Wednesday, 14 October 2015

The Future of Work

At the ExCel in London today for the Higher and Further Education Show. Lots of top people here from different agencies across the sector, and an interesting mix of sessions.

Opening one is from BT on The Future of Work: How Technology Innovation will transform our working environment. Given by Head of BT's Global Innovation Team. Working on a project on the future of work.

What are the trends influencing the future of work, and how should we be training students to enter this new world of work?

The Ds driving the future of work. 6 trends.
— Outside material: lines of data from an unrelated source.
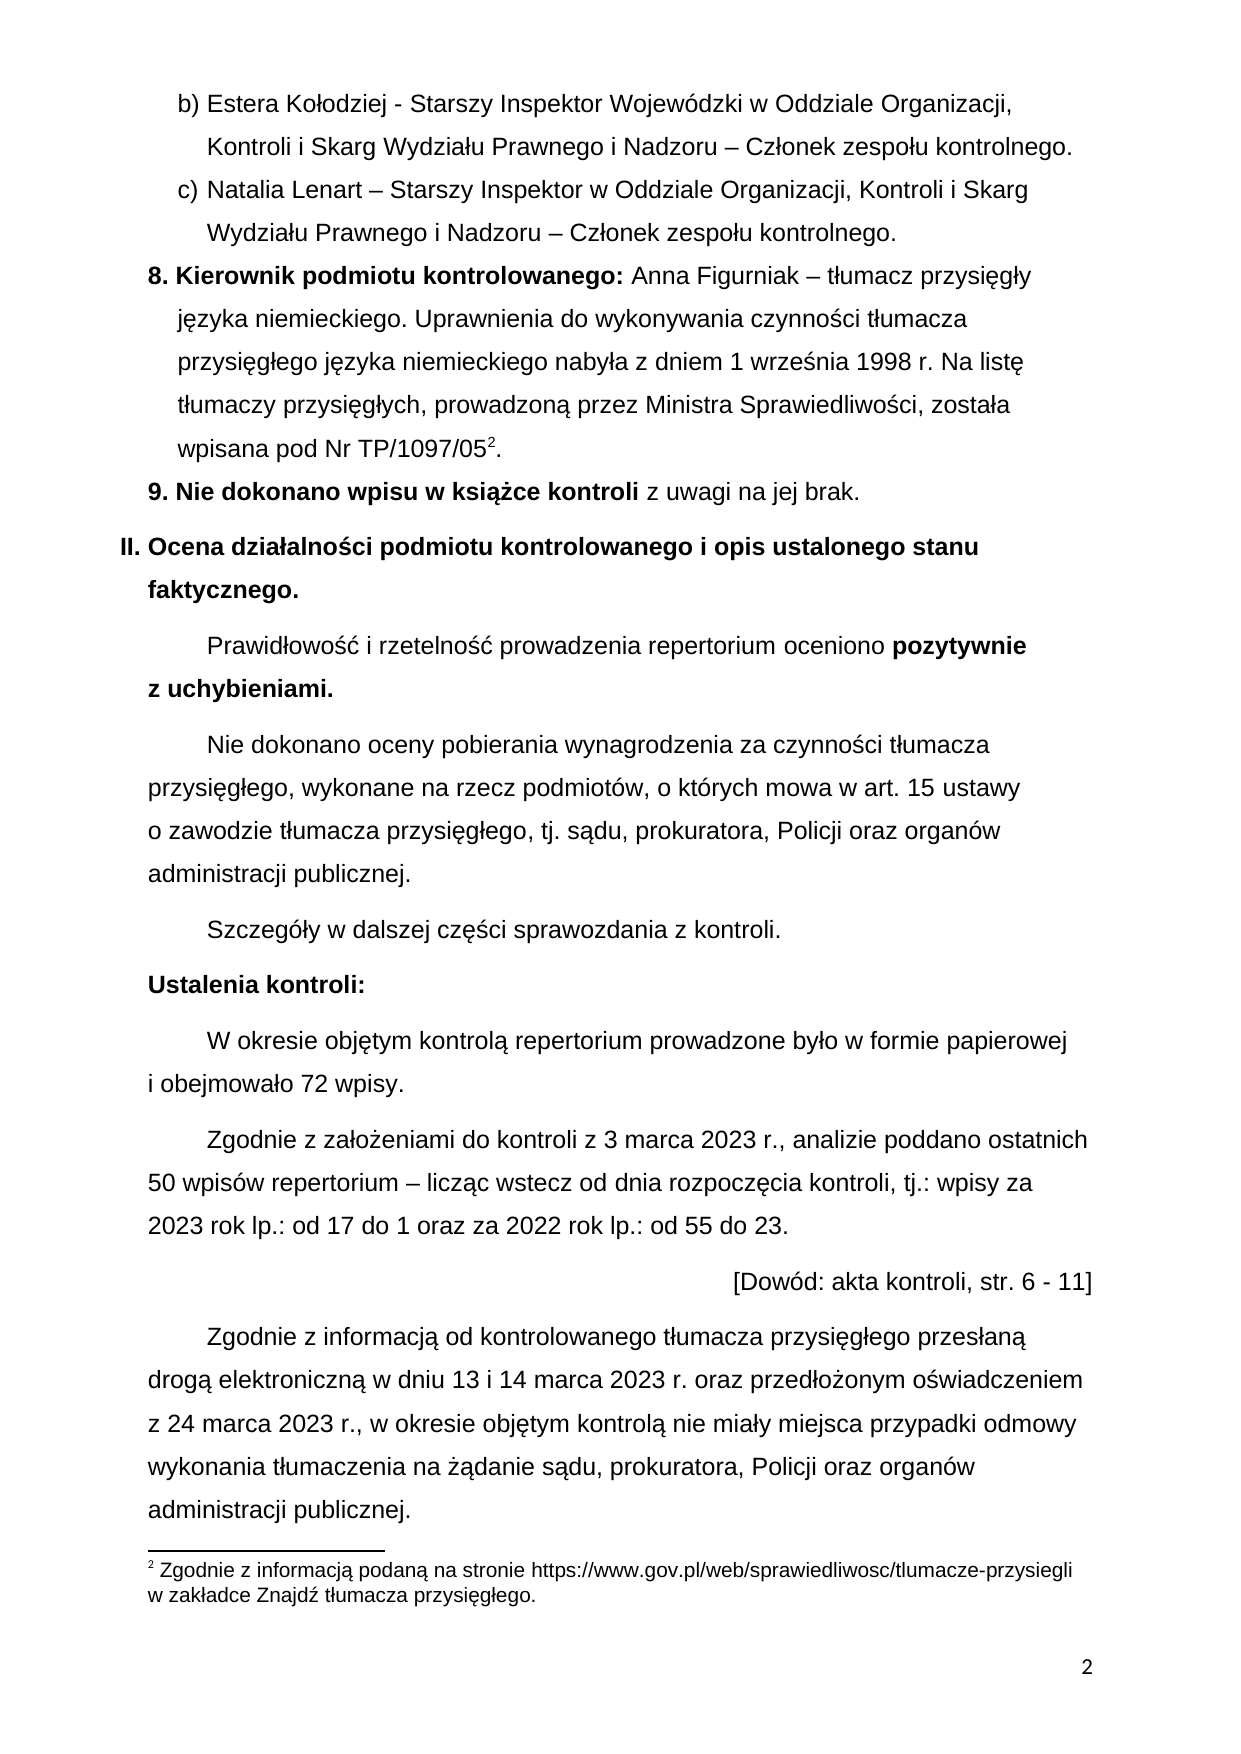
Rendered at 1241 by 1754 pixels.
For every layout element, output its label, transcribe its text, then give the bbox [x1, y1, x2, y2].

text W okresie objętym kontrolą repertorium prowadzone było w formie papierowej i obejmowało 72 wpisy. [148, 1026, 1093, 1098]
text Zgodnie z informacją od kontrolowanego tłumacza przysięgłego przesłaną drogą elektroniczną w dniu 13 i 14 marca 2023 r. oraz przedłożonym oświadczeniem z 24 marca 2023 r., w okresie objętym kontrolą nie miały miejsca przypadki odmowy wykonania tłumaczenia na żądanie sądu, prokuratora, Policji oraz organów administracji publicznej. [148, 1322, 1093, 1524]
text Ustalenia kontroli: [148, 971, 1093, 999]
list Estera Kołodziej - Starszy Inspektor Wojewódzki w Oddziale Organizacji, Kontroli i Skarg Wydziału Prawnego i Nadzoru – Członek zespołu kontrolnego. [177, 89, 1093, 161]
text Zgodnie z założeniami do kontroli z 3 marca 2023 r., analizie poddano ostatnich 50 wpisów repertorium – licząc wstecz od dnia rozpoczęcia kontroli, tj.: wpisy za 2023 rok lp.: od 17 do 1 oraz za 2022 rok lp.: od 55 do 23. [148, 1125, 1093, 1240]
text Szczegóły w dalszej części sprawozdania z kontroli. [148, 915, 1093, 944]
list Natalia Lenart – Starszy Inspektor w Oddziale Organizacji, Kontroli i Skarg Wydziału Prawnego i Nadzoru – Członek zespołu kontrolnego. [177, 175, 1093, 247]
text [Dowód: akta kontroli, str. 6 - 11] [148, 1267, 1093, 1296]
list Nie dokonano wpisu w książce kontroli z uwagi na jej brak. [148, 477, 1093, 506]
list Ocena działalności podmiotu kontrolowanego i opis ustalonego stanu faktycznego. [148, 532, 1093, 604]
text Prawidłowość i rzetelność prowadzenia repertorium oceniono pozytywnie z uchybieniami. [148, 631, 1093, 703]
text Nie dokonano oceny pobierania wynagrodzenia za czynności tłumacza przysięgłego, wykonane na rzecz podmiotów, o których mowa w art. 15 ustawy o zawodzie tłumacza przysięgłego, tj. sądu, prokuratora, Policji oraz organów administracji publicznej. [148, 730, 1093, 888]
list Kierownik podmiotu kontrolowanego: Anna Figurniak – tłumacz przysięgły języka niemieckiego. Uprawnienia do wykonywania czynności tłumacza przysięgłego języka niemieckiego nabyła z dniem 1 września 1998 r. Na listę tłumaczy przysięgłych, prowadzoną przez Ministra Sprawiedliwości, została wpisana pod Nr TP/1097/05. [148, 261, 1093, 462]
Dilbert. How physical workspaces are transforming . More choice about how and where we work. As a student at University, you don't have a desk. You move around seminar rooms, cafes, libraries. Activity based learning, some companies moving towards this. One size does not fit all. Some people like offices, cubicles some hate it and prefer open plan. Don't need to go into the office, can work from coffee shops, office hubs. Home working is more productive, but tough. People need to be social. Physical environments are big collaboration tools. Need to construct spaces where you can move around and select the environment you need for the task you are doing.

Distance
Not going to kill distance, but meeting face to face is becoming a luxury. Using FaceTime, Skype etc we are becoming more comfortable collaborating by video. But, some people don't like it. Voice is a good collaboration tool. But until recently it has been hard work to have multiple people on a conference call. BT has teamed up with Dolby to improve the sound. High definition sound, different voices separated in space, noise cancellation for heavy breathers! Improves engagement. But our inner Neanderthal needs to meet and form our tribes. Engage in augmented reality or virtual reality? Psychology is as important as the technology.

Dr No.
Consumerisation. Bring your own apps, hardware, software. IT dept don't like it. Say No. Of course this is changing. Need to take account of security etc, but accept it.
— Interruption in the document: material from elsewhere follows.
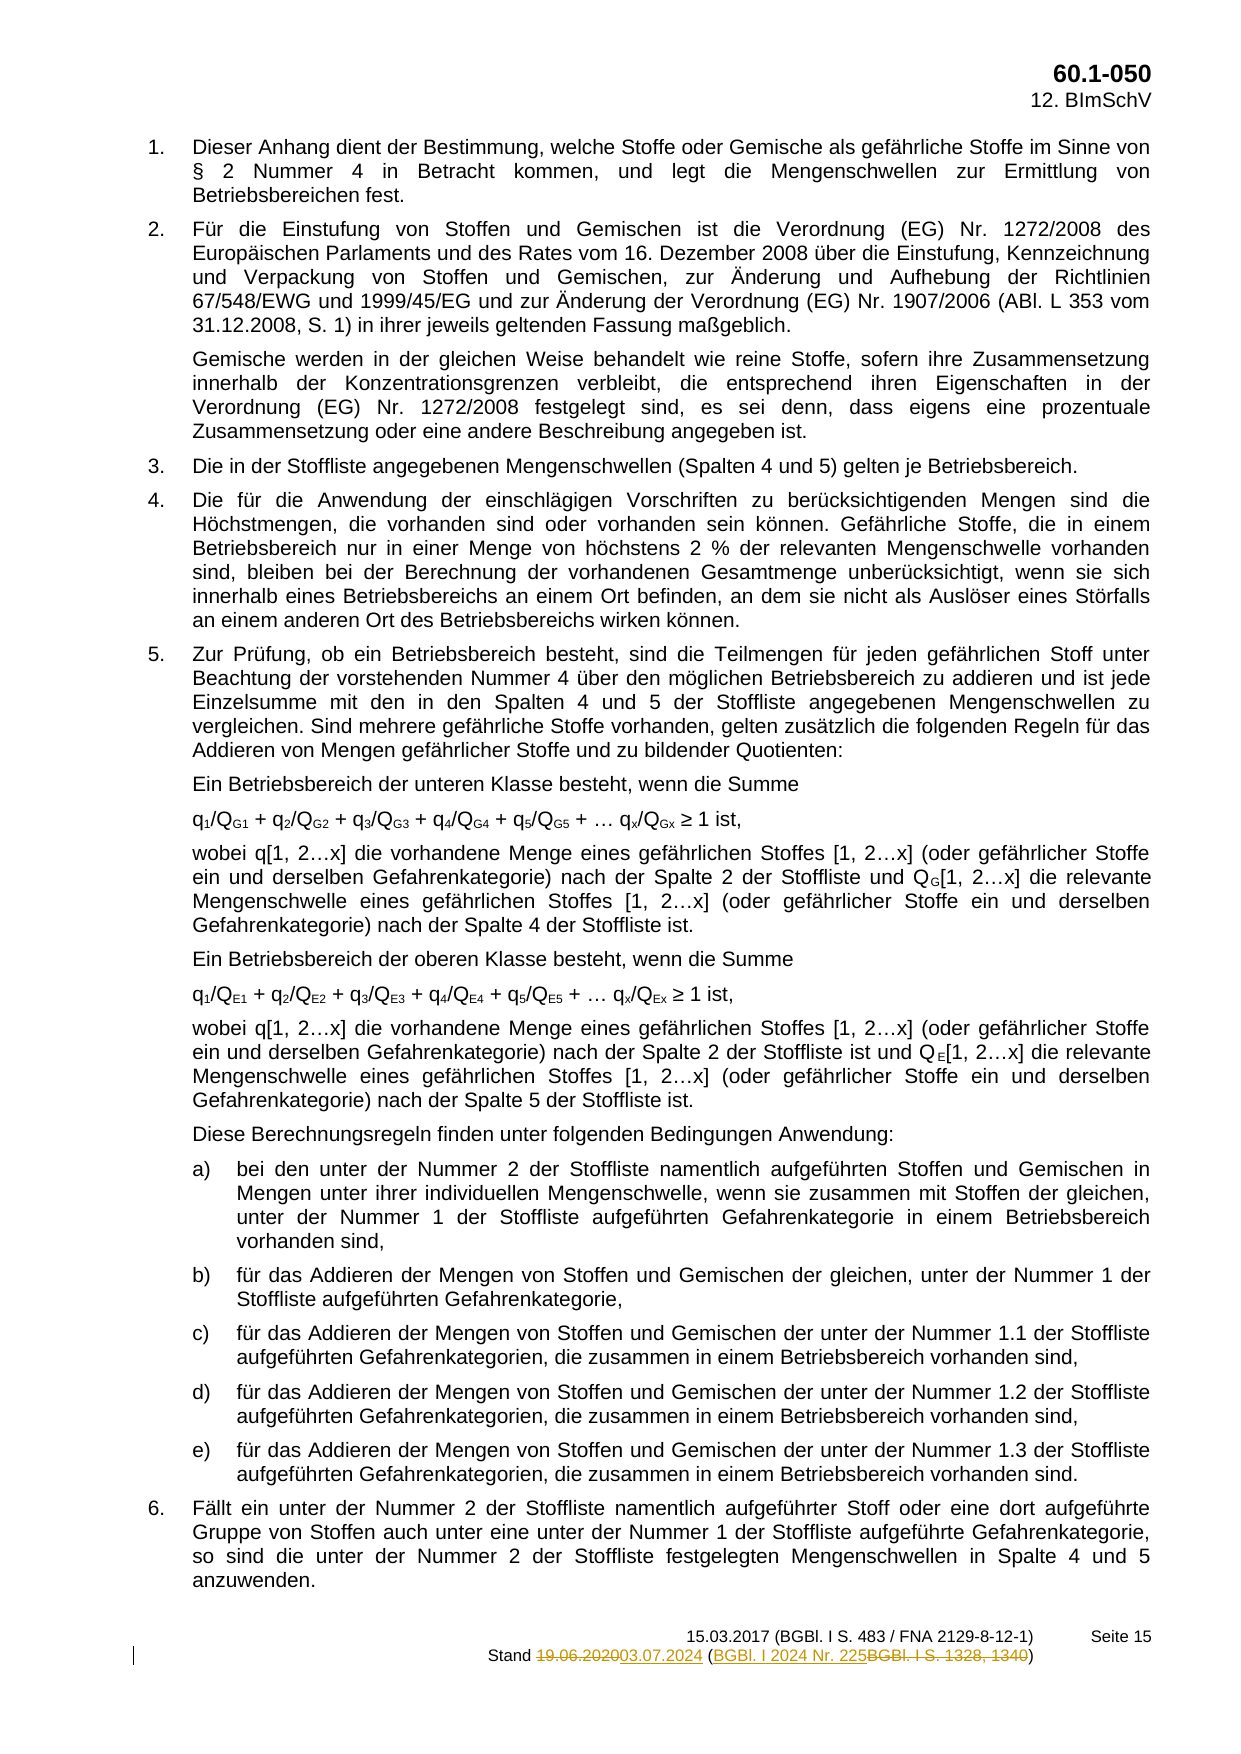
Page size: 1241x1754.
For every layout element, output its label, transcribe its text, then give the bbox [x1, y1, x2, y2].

Dolly. (Parton, obviously)
From 9 to 5. This trend is dying, often we work in global companies. And we now blur work, home life. Constantly connected. Are we more productive? Need to handle work life balance
stance

Diversity
One of most interesting trends in workspace. We are culturally diverse. Gender diversity is important, especially in STEM subjects. Age diversity. For first time ever we have 5 generations in the workforce. We are living longer. Will need more education, skills will change over the period of work. Flexible working will become more important. Retaining staff, especially younger ones will be a challenge. Different age groups will have different expectations of work, and of the technology they use. Collaboration is increasingly a key skill. Technology for collaboration has changed, younger people share a lot more, possibly over sharing, happy with use of social media and chat. Older generations deeply suspicious of use of social media at work. They use email, which is a terrible collaboration tool! Some companies ban internal email. Danger is that we have little islands of people talking to each other. Leaders have to set the scene and become more social, it's all about networking. Good leaders are connectors.
You don't get innovation without diversity.

Droids
A lot of the things we assumed automation would never be able to do, they are starting to do eg language translation, driving a car, IBM Watson won jeopardy! Internet of things, smart cities all emerging. Are privacy and security implications for all of the data being collected. But, jobs will be automated out. Always happened eg printing press. typing pool. Taxi drivers probably doomed, either by Uber or self driving car.
We're seeing the rise of the assetless company. Instagram only had 13 employees when it was sold to Facebook for $1bn and had 30m users. Uber has 160000 drivers but doesn't own a car.
Robots may be able to out-diagnose a GP, but can't care.

We will need to educate people throughout their career. Will need flexibility and different types of education. We will be short of high skilled workers and too many low skilled ones. So need to upskill.
Sort of skills we will need are
Some traditional
Nursing
Personal Carers
Hairdressers, for women at least:-)
Some new ones
Virtual personality designers
Climate change engineers
Data scientists
Lifestyle auditor
Body part designers
DNA programmers

Interesting talk, especially around the age diversity in the workplace.